◆ **Task brief**
Give back each entry unchanged, minus pictures.

Records provided: Begin

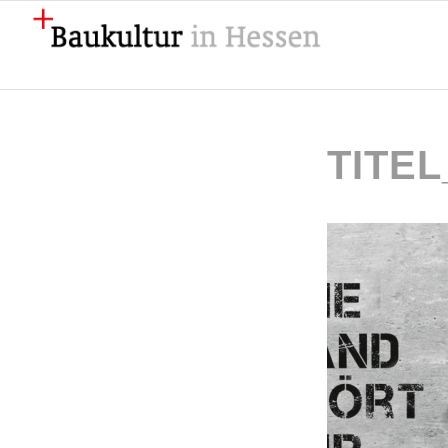
TITEL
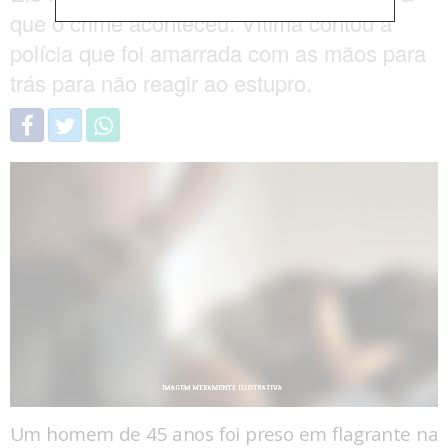
que o crime aconteceu. Vítima contou à
polícia que foi amarrada com as mãos para
trás para não reagir ao estupro.
Um homem de 45 anos foi preso em flagrante na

Records provided: End

◆ **Your solution**
TITEL
que o crime aconteceu. Vítima contou à
polícia que foi amarrada com as mãos para
trás para não reagir ao estupro.
Um homem de 45 anos foi preso em flagrante na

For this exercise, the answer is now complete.